Une bande de Mordheim est un projet vivant. Les profils changent, de nouveaux équipements apparaissent et certains personnages prennent une importance imprévue. Prévoir cette évolution dès la conception évite de repeindre une figurine entière pour chaque modification.

Pour les modèles physiques, conservez des pièces compatibles et notez les références de vos mélanges de peinture. Pour les créations numériques, gardez une version propre avant la fusion finale du maillage. Vous pourrez créer une variante sans reconstruire le corps, les vêtements et les accessoires communs.

Une grande librairie de fichiers n’est pas nécessairement un avantage. Si elle inclut plusieurs versions presque identiques d’un personnage, nommez clairement les dossiers et ajoutez une image d’aperçu. Classez les modèles par bande, puis par rôle ou état de préparation : source, réparé, prêt à trancher et imprimé. Vous retrouverez ainsi le bon fichier sans ouvrir une procession de guerriers nommés « final », « final-bis » et « final-vraiment ».

Sur la table, signalez clairement une substitution temporaire. Un petit repère amovible ou une note sur la fiche vaut mieux qu’une ambiguïté répétée à chaque activation. L’objectif n’est pas de représenter chaque changement au détail près, mais de préserver une partie fluide pour tous les joueurs.

Transporter et utiliser la bande sans sacrifier les détails

Les figurines destinées à Mordheim traversent des décors serrés, des passerelles et des zones chargées. Une conversion doit donc supporter la manipulation et laisser voir le socle, la pose et l’équipement principal. Les grandes bannières, armes très déportées et éléments flottants méritent une fixation renforcée ou une solution amovible.

Testez votre rangement avant de terminer les pièces les plus fragiles. Une figurine qui entre tout juste dans sa boîte sans protection latérale finira par frotter contre la mousse ou ses voisines. Les modèles en résine demandent une attention particulière aux parties fines, surtout lorsque leur géométrie crée un long bras de levier.

Pendant la partie, prenez quelques photographies de la bande en situation. Elles révèlent des problèmes invisibles à l’établi : personnages difficiles à distinguer, contrastes trop faibles sous l’éclairage de la salle ou accessoires qui accrochent les décors. Ces observations guideront les retouches et les prochaines créations plus sûrement qu’une inspection isolée.

Une bande réussie repose donc sur un équilibre : assez de personnalité pour raconter son propre récit, assez de clarté pour servir les règles et assez de robustesse pour rejoindre régulièrement la table. Traitez le choix des profils, la sculpture, l’impression, la peinture et le rangement comme les étapes d’un même projet.
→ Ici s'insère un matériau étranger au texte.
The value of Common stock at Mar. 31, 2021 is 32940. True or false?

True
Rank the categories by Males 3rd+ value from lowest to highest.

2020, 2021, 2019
Si vous devez arbitrer, privilégiez toujours la lisibilité en partie avant le détail spectaculaire. Vous pourrez ensuite enrichir cette base avec de nouveaux personnages, des variantes d’équipement et un décor accordé à son histoire.

Questions fréquentes

Faut-il posséder une grande bande avant de commencer à jouer ?

Non. Préparez d’abord les figurines correspondant à la composition convenue avec votre groupe, puis ajoutez les variantes au fil du projet. Une petite sélection clairement identifiable est plus pratique qu’une grande collection inachevée.
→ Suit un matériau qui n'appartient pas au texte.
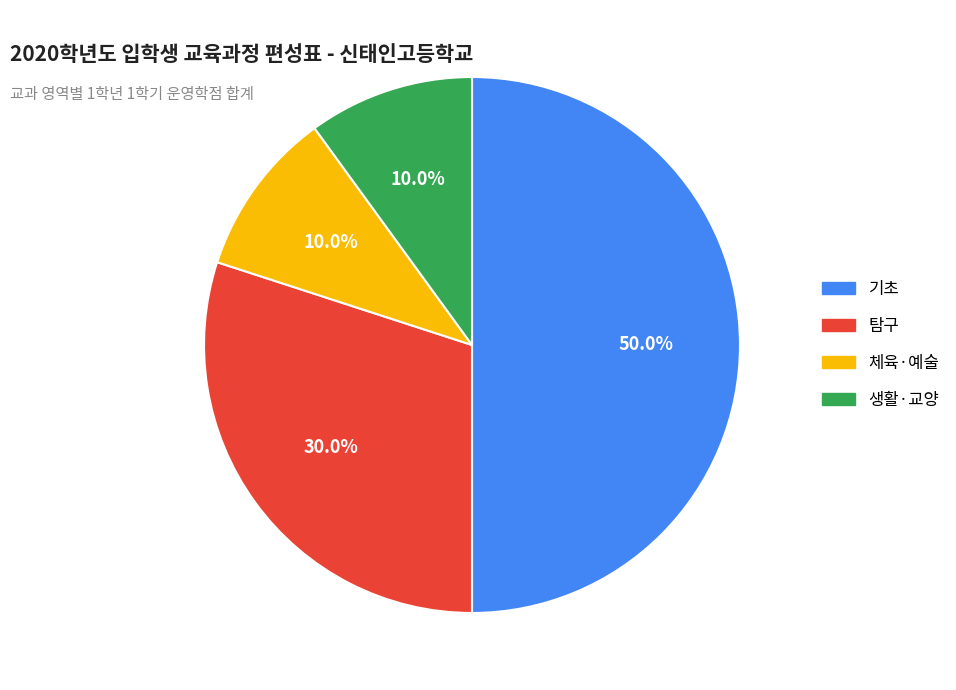

How many segments does this pie chart have?

4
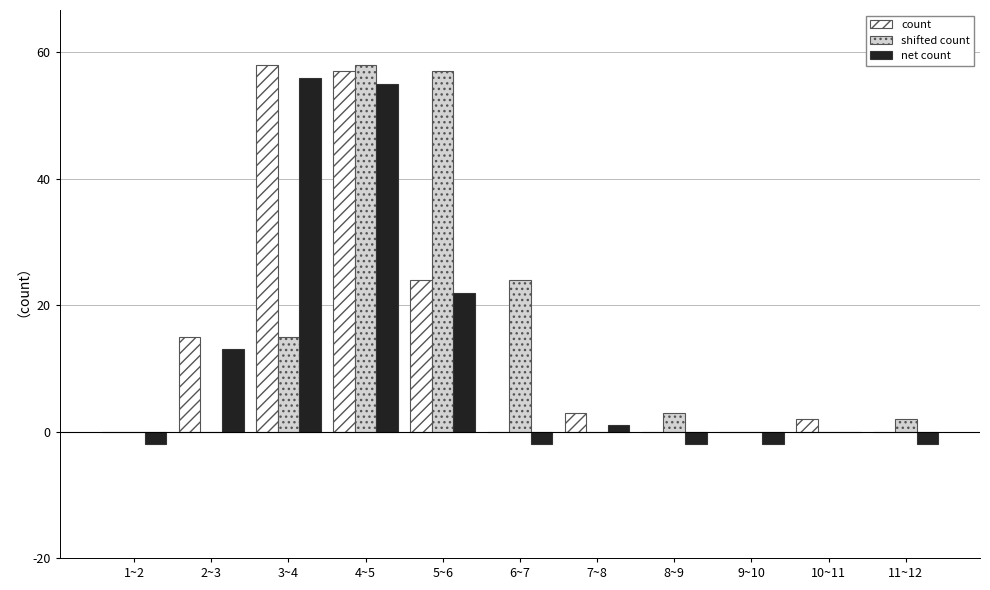

Is the value of net count at 5~6 greater than the value of shifted count at 7~8?

Yes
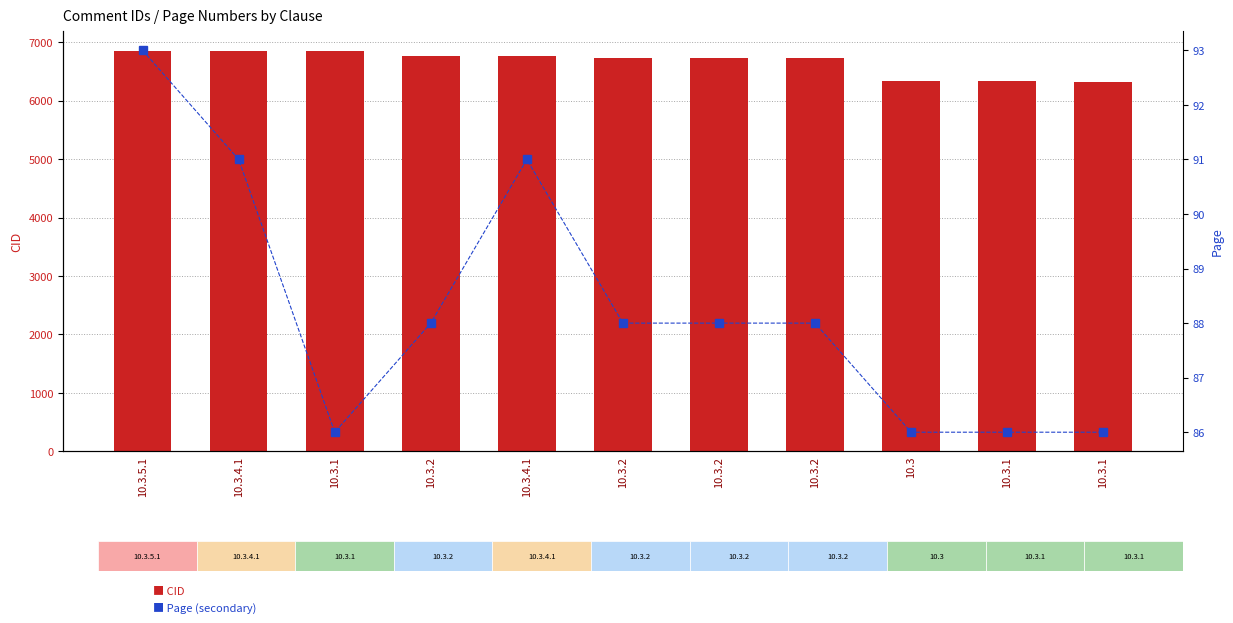

What is the value of the Page bar at the 2nd from the left?

91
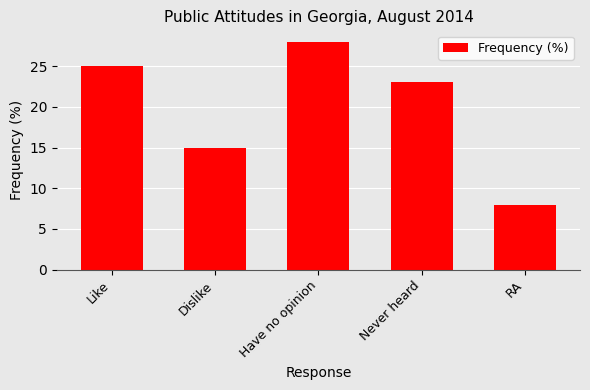

What is the label of the 1st bar from the left?

Like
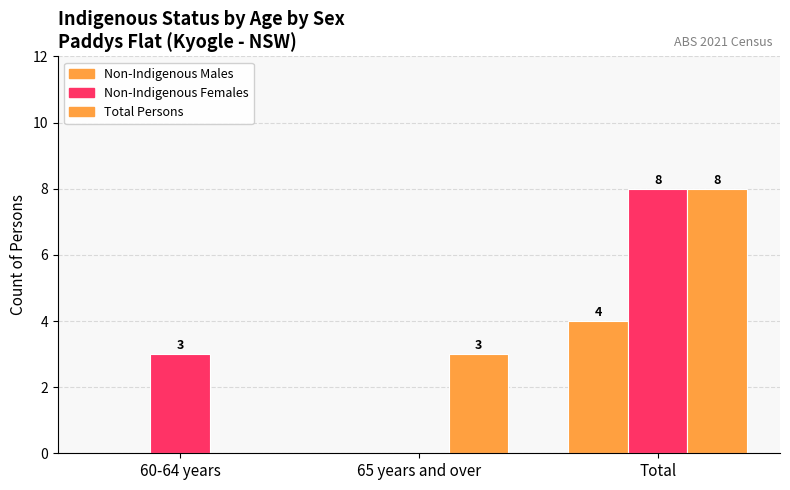

Is it true that Non-Indigenous Males equals 0 at 65 years and over?

True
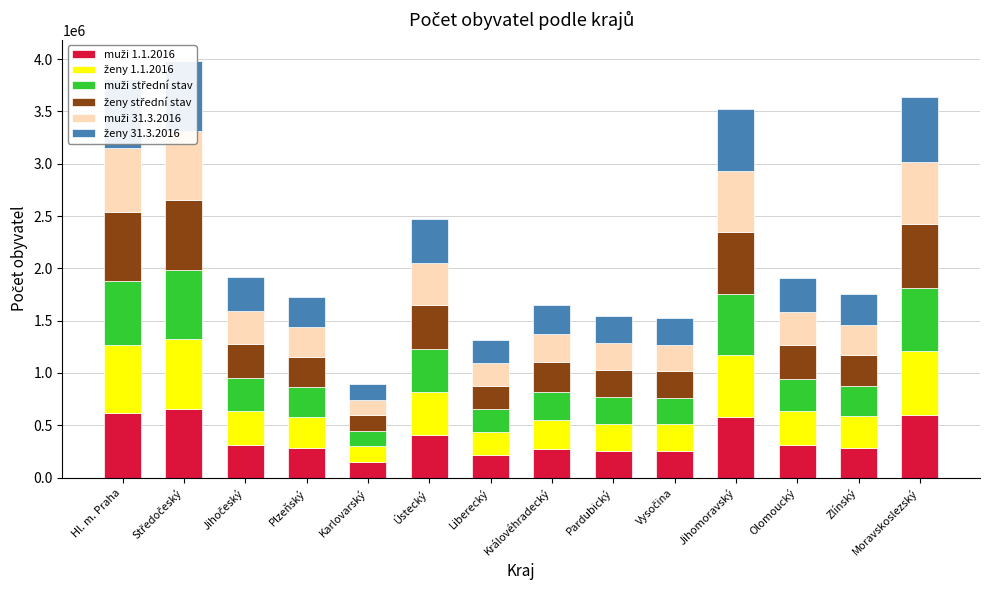

What are all the series names shown in the legend?

muži 1.1.2016, ženy 1.1.2016, muži střední stav, ženy střední stav, muži 31.3.2016, ženy 31.3.2016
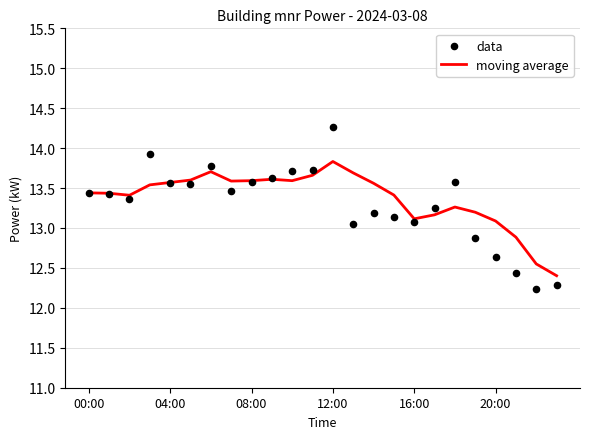

What is the total value across all series at 19?

26.1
Peut-on utiliser des figurines provenant de plusieurs gammes ?

Oui, si les proportions, les socles et l’équipement restent compréhensibles pour les joueurs. Une palette commune et un soclage cohérent atténuent fortement les différences de style.

Le fichier STL ou le fichier 3MF est-il préférable pour archiver une figurine ?

Conservez le modèle source éditable comme référence principale. Le fichier STL convient à l’échange d’une géométrie, tandis qu’un fichier 3MF peut préserver davantage d’informations liées à la préparation selon le logiciel utilisé.

Faut-il représenter chaque changement d’équipement sur la figurine ?

Pas nécessairement, à condition que votre groupe accepte les substitutions et que la fiche reste sans ambiguïté. Pour les changements fréquents, des variantes de bras, des repères amovibles ou des modèles alternatifs offrent un compromis lisible.